This Saturday, April 26th, and next Saturday, May 3rd, descendants of Italians are organizing protests in São Paulo and Rome, respectively, against... Decree Law 36 / 2025. The law, currently being processed by the Italian Parliament, limits citizenship by descent to the second generation born outside Italy.
In São Paulo, the demonstration will take place at 10 am, at Milan City Square, in the Jardim Lusitânia neighborhood. The location was chosen for its symbolic value. It is estimated that Brazil is home to around 30 million descendants of Italians, with the capital of São Paulo being considered the largest “Italian city” outside of Italy.
Among the organizers is Walter Fanganiello Maierovitch, a jurist and president of the Giovanni Falcone Institute. According to him, “by limiting citizenship to the second generation born abroad, the decree interferes with a historically recognized right.”
The text, presented under urgent procedure, eliminates the unlimited transmission of Italian citizenship. jure sanguinis — by right of blood. According to the proposal, the right ceases to be automatic for descendants who have not yet filed the process.
Demonstration in Rome will be on May 3rd
Mobilization continues in Italy. On May 3, the Capitol SquareA meeting in Rome will be held to meet with protesters. The aim is to denounce the impacts of the measure, especially for young people of Italian descent who have not yet been able to begin the process of obtaining citizenship.
Antonella Nediani, an Italian-Argentine lawyer living in Faenza, is one of the leaders of the protest. She warns of the risk of excluding hundreds of thousands of people with historical ties to Italy. “This is a birthright, not a privilege,” she says.
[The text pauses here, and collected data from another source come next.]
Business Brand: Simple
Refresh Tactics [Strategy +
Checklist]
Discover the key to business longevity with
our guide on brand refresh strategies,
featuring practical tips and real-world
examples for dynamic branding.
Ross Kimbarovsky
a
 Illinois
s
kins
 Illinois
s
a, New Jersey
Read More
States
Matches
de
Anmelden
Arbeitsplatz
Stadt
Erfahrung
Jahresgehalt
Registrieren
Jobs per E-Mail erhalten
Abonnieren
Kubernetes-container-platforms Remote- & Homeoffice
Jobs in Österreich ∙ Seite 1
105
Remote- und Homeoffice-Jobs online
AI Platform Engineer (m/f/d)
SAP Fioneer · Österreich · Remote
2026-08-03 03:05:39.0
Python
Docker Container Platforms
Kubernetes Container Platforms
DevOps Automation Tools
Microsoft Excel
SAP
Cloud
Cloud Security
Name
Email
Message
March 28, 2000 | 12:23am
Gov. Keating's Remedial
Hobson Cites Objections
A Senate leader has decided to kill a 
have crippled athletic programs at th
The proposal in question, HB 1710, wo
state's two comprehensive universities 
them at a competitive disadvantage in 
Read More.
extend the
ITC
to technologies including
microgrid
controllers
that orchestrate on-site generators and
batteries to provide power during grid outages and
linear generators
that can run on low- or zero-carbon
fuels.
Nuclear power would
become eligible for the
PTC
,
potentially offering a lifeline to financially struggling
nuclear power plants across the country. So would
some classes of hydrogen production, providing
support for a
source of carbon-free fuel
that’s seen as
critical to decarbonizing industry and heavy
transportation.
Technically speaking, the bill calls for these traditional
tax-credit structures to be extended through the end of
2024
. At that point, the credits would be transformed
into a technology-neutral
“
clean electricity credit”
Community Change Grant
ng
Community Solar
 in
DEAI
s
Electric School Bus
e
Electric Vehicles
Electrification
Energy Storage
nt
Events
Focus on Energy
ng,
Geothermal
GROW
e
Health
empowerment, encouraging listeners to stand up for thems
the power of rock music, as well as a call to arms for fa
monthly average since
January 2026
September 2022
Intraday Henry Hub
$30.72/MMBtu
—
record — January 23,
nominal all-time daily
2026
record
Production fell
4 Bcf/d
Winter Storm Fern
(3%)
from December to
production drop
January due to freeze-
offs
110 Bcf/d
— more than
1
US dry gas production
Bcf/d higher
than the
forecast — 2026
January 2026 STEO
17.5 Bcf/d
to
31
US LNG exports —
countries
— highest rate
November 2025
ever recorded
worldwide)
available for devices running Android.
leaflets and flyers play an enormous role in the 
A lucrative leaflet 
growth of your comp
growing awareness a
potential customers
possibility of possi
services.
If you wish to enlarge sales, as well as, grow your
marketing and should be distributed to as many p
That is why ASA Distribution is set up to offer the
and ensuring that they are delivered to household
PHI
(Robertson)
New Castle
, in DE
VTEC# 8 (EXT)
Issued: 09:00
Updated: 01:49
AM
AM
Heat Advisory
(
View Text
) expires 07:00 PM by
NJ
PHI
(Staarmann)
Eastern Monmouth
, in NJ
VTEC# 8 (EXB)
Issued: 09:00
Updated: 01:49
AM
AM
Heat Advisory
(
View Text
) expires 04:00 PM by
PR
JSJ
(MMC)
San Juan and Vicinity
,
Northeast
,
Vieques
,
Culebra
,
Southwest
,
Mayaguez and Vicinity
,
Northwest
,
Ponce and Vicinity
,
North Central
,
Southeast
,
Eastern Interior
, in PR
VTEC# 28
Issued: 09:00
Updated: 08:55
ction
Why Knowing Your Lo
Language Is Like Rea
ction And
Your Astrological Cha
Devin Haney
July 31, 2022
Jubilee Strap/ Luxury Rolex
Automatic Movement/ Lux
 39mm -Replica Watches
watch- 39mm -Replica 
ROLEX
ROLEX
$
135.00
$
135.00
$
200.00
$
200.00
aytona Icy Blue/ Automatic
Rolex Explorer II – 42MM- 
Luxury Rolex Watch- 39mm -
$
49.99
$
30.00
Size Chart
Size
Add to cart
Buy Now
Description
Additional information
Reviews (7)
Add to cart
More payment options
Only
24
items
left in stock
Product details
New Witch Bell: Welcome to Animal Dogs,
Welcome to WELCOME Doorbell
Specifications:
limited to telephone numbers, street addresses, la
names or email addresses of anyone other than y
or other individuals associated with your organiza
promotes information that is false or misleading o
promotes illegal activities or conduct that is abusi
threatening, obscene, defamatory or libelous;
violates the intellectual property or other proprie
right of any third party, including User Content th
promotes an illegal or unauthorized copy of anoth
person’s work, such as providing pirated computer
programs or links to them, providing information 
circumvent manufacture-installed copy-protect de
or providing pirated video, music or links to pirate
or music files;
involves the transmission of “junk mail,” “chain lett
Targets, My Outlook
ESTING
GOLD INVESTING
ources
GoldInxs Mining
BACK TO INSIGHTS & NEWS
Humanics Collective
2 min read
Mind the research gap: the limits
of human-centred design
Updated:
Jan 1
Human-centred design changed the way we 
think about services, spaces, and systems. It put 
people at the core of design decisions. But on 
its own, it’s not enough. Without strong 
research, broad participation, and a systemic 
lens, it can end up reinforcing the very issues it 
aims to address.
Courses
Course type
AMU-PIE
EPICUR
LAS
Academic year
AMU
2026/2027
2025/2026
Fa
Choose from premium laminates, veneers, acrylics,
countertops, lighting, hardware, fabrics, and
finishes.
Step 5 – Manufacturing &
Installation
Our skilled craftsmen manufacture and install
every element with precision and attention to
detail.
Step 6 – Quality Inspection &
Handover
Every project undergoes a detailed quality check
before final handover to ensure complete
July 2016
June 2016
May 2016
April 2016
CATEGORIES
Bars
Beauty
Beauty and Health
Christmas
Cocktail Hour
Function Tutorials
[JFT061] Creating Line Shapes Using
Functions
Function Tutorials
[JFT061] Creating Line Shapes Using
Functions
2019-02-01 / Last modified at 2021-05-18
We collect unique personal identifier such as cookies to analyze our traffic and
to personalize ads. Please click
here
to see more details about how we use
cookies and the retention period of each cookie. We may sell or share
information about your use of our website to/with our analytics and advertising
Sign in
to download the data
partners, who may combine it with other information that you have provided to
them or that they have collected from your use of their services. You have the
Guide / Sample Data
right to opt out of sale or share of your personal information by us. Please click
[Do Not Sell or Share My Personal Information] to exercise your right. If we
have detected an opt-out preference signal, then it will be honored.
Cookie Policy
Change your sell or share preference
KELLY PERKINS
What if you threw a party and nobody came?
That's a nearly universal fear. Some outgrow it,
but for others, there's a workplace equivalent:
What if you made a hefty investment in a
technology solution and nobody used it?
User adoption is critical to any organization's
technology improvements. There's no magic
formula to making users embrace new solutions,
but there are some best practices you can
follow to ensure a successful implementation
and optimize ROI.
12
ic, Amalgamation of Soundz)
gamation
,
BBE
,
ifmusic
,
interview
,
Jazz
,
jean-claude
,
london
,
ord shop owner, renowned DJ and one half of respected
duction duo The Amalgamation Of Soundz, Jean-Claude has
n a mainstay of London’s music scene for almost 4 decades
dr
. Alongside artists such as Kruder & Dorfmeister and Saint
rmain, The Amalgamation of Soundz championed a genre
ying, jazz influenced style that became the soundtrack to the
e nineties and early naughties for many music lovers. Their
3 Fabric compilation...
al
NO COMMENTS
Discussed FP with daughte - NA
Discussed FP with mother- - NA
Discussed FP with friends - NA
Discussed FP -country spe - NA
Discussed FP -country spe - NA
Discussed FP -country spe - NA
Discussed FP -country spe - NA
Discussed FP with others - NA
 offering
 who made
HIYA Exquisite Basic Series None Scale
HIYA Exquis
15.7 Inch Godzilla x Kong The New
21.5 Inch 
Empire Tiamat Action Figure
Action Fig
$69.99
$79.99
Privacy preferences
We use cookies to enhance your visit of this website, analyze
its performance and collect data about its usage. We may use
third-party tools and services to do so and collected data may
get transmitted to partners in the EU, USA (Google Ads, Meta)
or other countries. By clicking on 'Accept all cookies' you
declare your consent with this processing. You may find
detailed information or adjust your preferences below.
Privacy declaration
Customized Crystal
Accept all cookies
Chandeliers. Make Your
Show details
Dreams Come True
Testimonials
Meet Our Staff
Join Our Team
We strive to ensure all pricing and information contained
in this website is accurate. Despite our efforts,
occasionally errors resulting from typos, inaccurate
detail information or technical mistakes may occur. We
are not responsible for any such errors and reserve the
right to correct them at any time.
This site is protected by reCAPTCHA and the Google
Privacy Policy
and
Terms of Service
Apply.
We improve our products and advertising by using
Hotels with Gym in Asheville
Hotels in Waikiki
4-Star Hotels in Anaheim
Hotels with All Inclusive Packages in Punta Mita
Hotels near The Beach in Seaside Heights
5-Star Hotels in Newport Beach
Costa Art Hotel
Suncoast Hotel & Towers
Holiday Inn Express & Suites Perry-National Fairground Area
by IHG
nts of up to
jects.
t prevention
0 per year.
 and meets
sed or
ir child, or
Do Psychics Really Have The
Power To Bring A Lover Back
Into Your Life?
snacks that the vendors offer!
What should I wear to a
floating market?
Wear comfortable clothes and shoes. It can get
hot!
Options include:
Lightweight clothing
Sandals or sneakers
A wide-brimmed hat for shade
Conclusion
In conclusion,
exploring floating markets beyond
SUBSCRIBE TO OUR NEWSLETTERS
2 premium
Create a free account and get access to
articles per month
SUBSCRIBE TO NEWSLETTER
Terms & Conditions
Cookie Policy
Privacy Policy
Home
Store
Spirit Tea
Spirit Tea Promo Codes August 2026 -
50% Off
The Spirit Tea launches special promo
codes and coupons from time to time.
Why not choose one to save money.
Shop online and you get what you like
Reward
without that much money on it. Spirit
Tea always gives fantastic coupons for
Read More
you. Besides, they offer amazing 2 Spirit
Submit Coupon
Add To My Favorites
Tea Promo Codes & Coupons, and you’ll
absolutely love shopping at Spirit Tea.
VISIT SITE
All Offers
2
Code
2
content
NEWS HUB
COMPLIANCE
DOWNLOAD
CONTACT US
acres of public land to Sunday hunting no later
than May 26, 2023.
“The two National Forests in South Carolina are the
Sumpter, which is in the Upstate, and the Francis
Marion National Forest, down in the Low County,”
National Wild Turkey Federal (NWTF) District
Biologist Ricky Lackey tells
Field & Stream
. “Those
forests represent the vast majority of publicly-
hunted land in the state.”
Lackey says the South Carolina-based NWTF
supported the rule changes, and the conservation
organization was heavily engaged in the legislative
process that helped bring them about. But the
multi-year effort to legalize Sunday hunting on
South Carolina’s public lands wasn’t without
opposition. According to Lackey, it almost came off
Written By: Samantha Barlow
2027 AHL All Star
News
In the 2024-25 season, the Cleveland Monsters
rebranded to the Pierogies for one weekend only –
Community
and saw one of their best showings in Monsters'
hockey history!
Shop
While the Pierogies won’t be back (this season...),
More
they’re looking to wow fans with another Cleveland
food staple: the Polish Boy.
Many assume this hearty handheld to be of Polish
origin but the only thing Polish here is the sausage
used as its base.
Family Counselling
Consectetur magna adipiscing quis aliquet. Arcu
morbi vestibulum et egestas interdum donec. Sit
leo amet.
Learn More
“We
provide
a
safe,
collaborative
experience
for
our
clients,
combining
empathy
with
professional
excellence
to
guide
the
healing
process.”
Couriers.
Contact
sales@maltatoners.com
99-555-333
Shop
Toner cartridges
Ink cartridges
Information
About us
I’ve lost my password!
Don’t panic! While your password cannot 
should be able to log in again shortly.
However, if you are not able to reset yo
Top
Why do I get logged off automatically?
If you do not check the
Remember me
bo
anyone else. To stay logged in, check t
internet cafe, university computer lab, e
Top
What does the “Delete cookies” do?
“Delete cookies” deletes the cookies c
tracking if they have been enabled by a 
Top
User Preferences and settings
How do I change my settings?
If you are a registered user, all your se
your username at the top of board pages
Among the most criticized points are the automatic loss of the right for those who have not yet filed the application, the requirement that the parent has lived in Italy for two years before the birth of the child, and the increase in the application fee to 700 euros.
Nediani argues that the decree has “serious flaws of unconstitutionality”. For her, denying recognition is erasing a part of the country’s migratory history. “The right to citizenship is part of Italian identity. It cannot be denied or weakened”, she argues.